注意: 你需要优先让歌曲数目最大的情况下,再去选择总时长最长的.

思路:

  其实本题本质上就是一个标准的01背包问题. 问你<=t-1时间内最多可以选择哪些歌曲使得 (数据1,数据2) 最优。 这里的数据1是歌曲数目,数据2是歌曲总时长,且数据1优先。

       一般我们做的01背包问题都是问你<=t-1的时间内, 最多选择哪些歌曲使得歌曲数目最多总时间最长。 但是本题需要同时考虑两个最优条件, 那么该怎么做呢?

       我们令dp[i][j]==x 表示当决策完全前i个物品后(选或不选), 所选的总歌曲时长<=j时, 所得到的最优状态为x. (这里的x就不是平时我们所说的最长时间或最多歌曲数目了)

       怎么理解最优状态为x这个事实呢? 假设有两种选择前i个歌曲的方法能使得决策完前i个物品且总时长<=j时的状态分别为x1 和x2.

       那么如果x1状态的歌曲数目> x2状态的歌曲数目, 那么明显x1状态更优. 所以dp[i][j]应==x1.

       如果x1状态的歌曲数目与x2的相等, 但是x2状态的时长 > x1状态时长, 那么此时x2状态更优. 所以dp[i][j]应==x2.

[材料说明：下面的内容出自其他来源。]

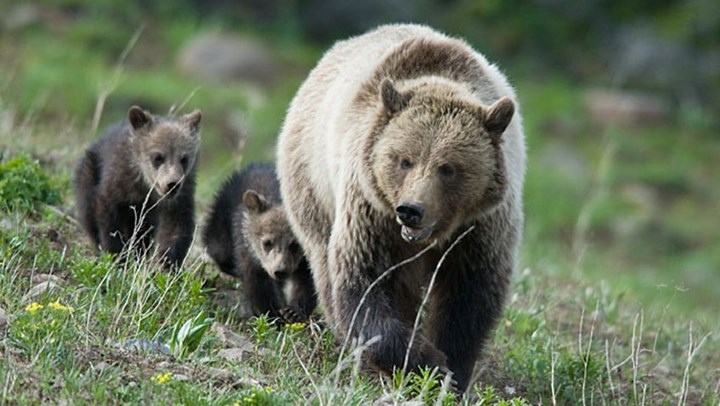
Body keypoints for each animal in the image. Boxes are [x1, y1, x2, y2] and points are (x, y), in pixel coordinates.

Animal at [276, 24, 524, 390]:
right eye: (404, 160)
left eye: (448, 168)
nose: (411, 210)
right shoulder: (372, 212)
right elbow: (366, 283)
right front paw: (424, 360)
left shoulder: (480, 227)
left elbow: (469, 296)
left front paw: (451, 368)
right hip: (312, 184)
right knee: (324, 261)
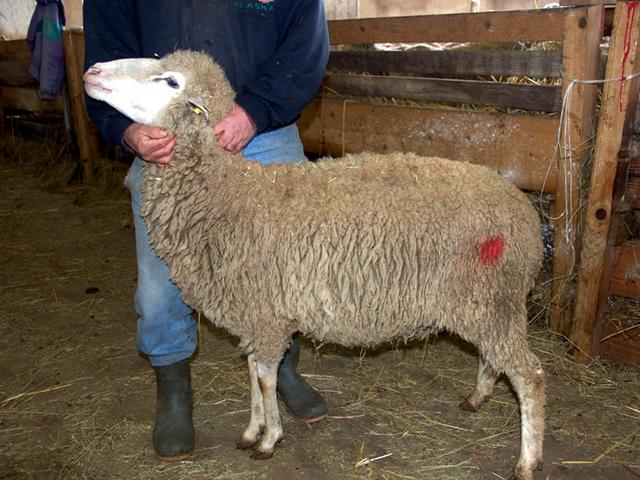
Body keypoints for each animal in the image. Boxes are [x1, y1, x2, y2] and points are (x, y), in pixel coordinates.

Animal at [84, 50, 545, 480]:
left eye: (170, 81)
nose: (92, 71)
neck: (226, 194)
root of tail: (523, 209)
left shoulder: (266, 315)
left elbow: (266, 378)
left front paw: (269, 439)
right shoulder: (255, 314)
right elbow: (252, 371)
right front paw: (252, 429)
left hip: (490, 299)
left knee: (530, 376)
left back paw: (527, 461)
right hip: (488, 305)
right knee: (494, 358)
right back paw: (477, 398)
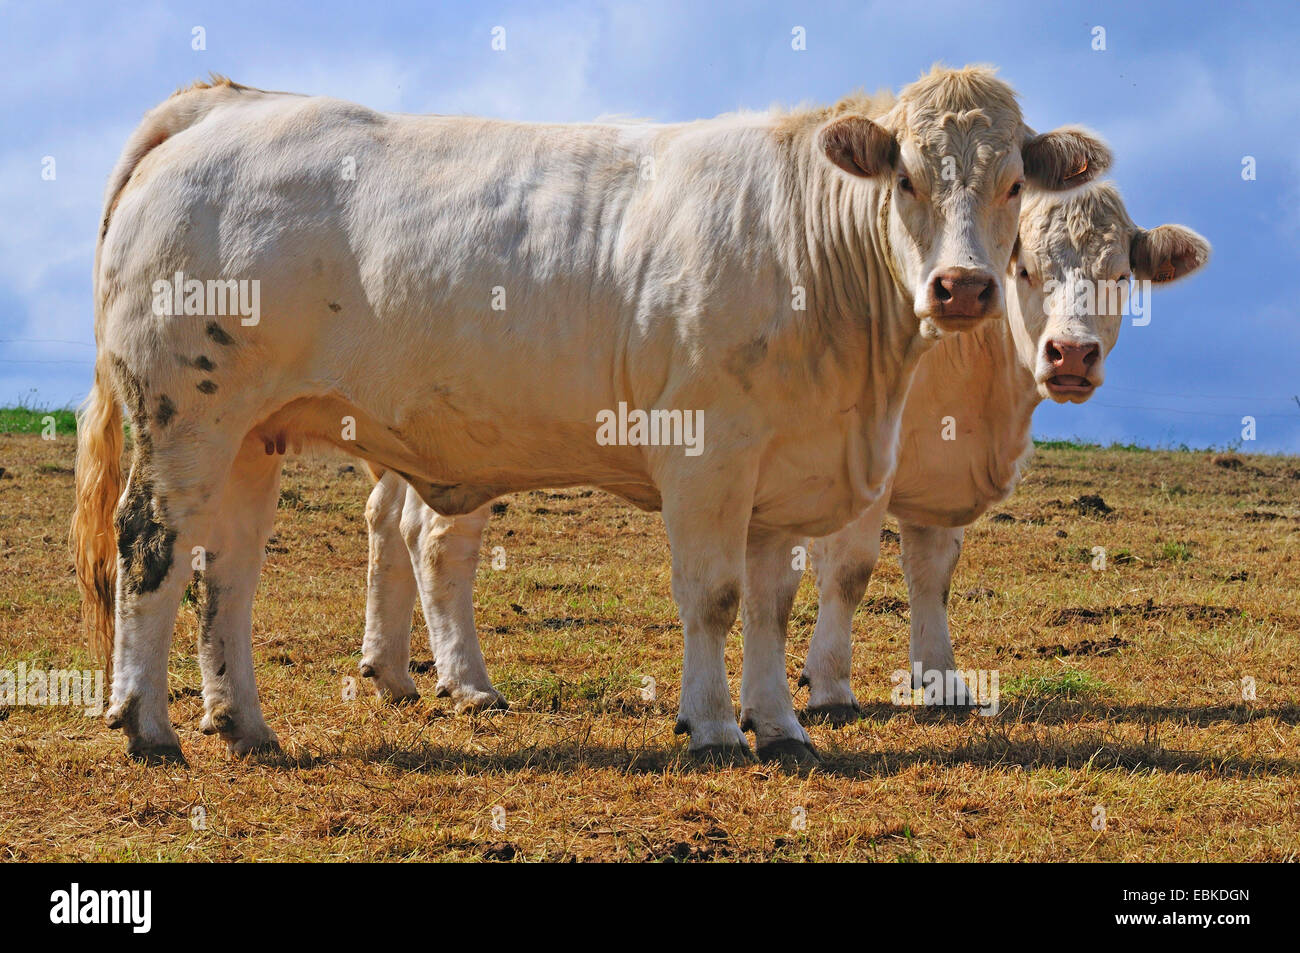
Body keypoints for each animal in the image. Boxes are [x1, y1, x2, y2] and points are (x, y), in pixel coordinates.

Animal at [71, 66, 1107, 764]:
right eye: (905, 179)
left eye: (1013, 182)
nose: (963, 287)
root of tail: (231, 101)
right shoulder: (708, 454)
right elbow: (715, 596)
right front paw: (716, 727)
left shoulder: (783, 465)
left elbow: (771, 602)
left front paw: (781, 724)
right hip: (183, 412)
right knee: (152, 543)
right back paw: (149, 723)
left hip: (252, 432)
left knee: (228, 570)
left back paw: (244, 722)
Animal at [358, 178, 1206, 722]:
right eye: (1024, 265)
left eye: (1121, 272)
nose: (1071, 354)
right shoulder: (863, 464)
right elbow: (851, 571)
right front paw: (828, 686)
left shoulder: (934, 470)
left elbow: (932, 573)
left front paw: (940, 681)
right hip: (475, 439)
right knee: (440, 541)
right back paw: (468, 681)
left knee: (388, 522)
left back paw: (391, 669)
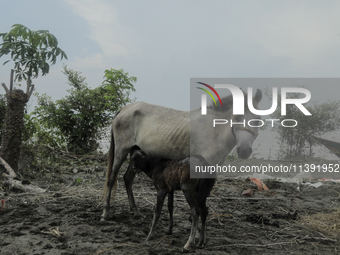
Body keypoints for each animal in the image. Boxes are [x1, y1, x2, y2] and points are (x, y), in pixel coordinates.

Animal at [102, 89, 262, 219]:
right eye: (237, 118)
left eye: (258, 120)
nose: (244, 150)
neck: (214, 131)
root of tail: (124, 109)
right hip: (121, 151)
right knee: (111, 178)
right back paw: (106, 213)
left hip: (135, 154)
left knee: (128, 179)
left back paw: (136, 212)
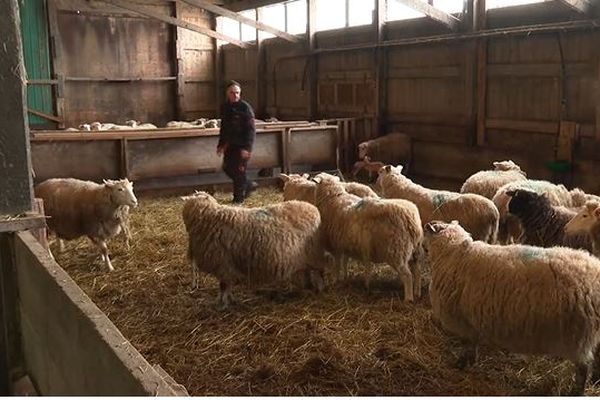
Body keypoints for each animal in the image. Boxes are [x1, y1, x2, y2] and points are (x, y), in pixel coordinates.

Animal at [180, 192, 328, 308]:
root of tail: (313, 209)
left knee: (319, 273)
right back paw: (306, 286)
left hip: (314, 254)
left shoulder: (223, 265)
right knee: (307, 270)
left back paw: (319, 290)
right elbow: (227, 286)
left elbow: (223, 286)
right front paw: (230, 300)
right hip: (306, 256)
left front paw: (222, 304)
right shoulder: (228, 267)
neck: (210, 218)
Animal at [314, 173, 422, 302]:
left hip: (397, 251)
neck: (333, 198)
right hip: (414, 251)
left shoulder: (336, 246)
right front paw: (345, 277)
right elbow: (345, 262)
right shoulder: (345, 243)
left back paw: (408, 298)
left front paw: (336, 280)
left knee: (407, 276)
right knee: (417, 271)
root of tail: (410, 218)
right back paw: (417, 292)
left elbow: (337, 265)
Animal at [424, 220, 600, 396]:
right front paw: (471, 361)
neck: (452, 253)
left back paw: (576, 391)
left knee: (583, 368)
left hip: (578, 336)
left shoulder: (463, 319)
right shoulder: (472, 320)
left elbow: (467, 344)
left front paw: (461, 364)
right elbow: (473, 343)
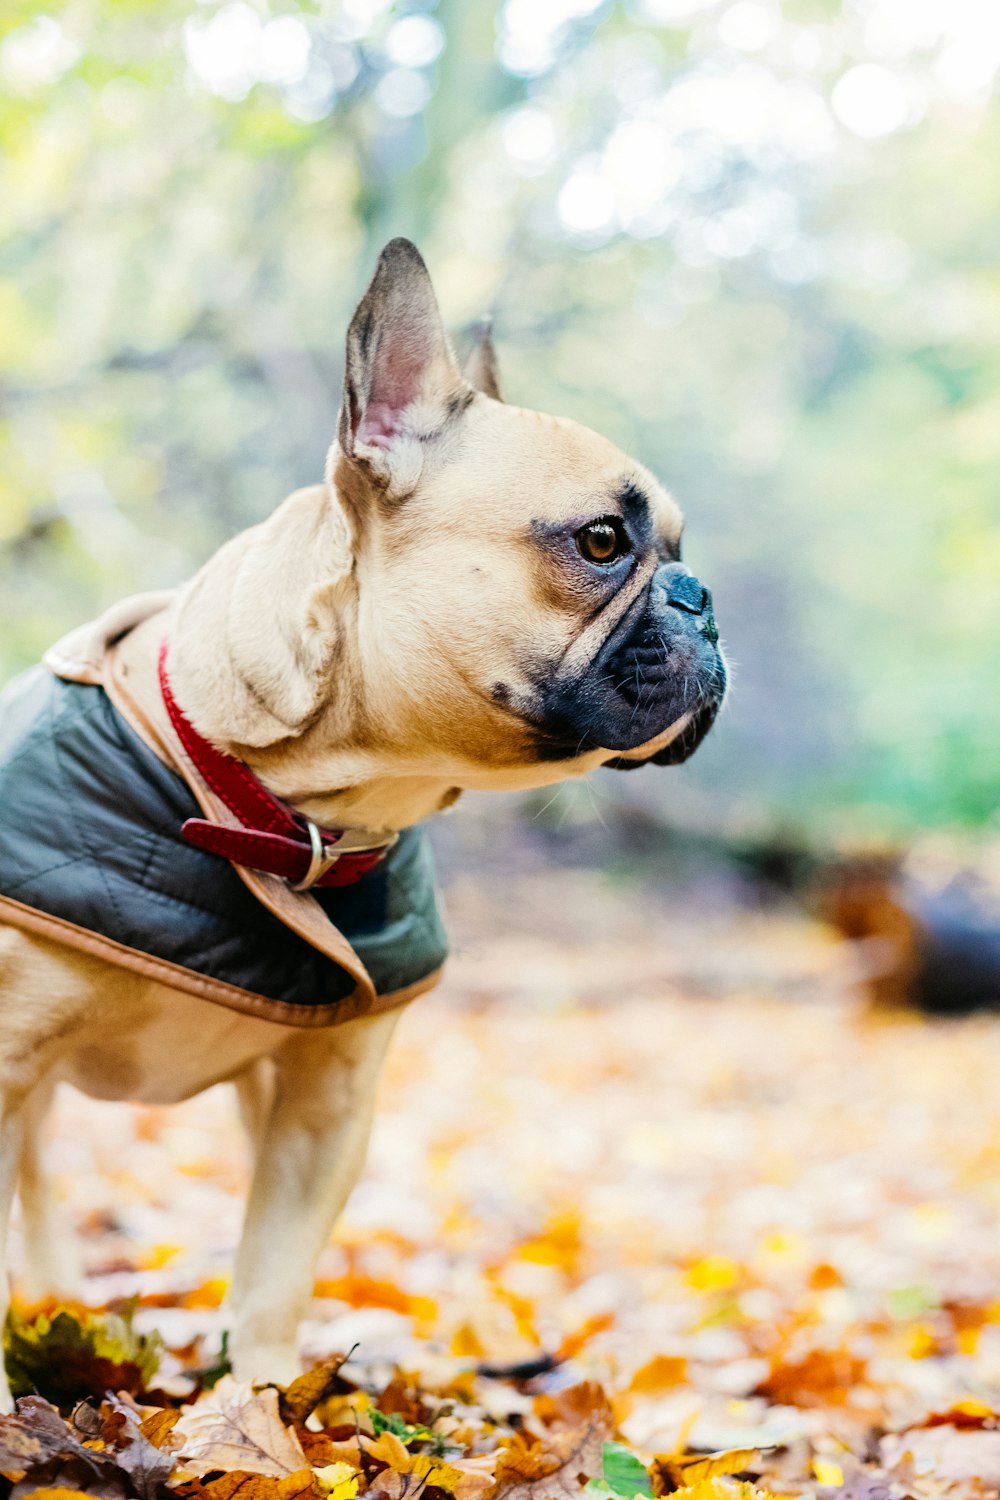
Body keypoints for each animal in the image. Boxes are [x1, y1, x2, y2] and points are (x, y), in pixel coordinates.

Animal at [0, 237, 728, 1404]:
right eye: (602, 541)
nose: (702, 598)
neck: (266, 810)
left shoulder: (323, 1102)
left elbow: (273, 1272)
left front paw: (261, 1408)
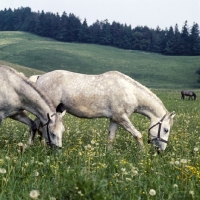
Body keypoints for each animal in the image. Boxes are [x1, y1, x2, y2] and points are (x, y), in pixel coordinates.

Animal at [29, 70, 175, 152]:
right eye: (166, 129)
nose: (161, 151)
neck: (130, 91)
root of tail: (41, 77)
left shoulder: (115, 119)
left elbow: (110, 138)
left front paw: (108, 155)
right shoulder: (122, 118)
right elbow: (137, 135)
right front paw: (143, 155)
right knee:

       经过上面的分析,我们可以用一个(具有歌曲数和总时长双属性的)结构体来表示一个状态. 且可以得到下面状态转移公式:

       dp[i][j] = 最优( dp[i-1][j]  在dp[i-1][j-t[i]]的基础上选择第i首歌后得到的新状态tmp )

       所有dp初始化为0即可. 最终我们所求为dp[n][max_time]

 

       最后还有一个问题就是t<=10^9.我们不可能循环判断j到10^9. 其实一共50首歌曲, 每首歌曲最多180秒, 所以我们求出所有歌曲的时长和sum(sum<=50*180==9000).

       如果t-1>=sum, 那么明显所有歌曲都能被选一遍.

       如果t-1<sum,那么明显我们需要遍历到dp[i][t-1]为止.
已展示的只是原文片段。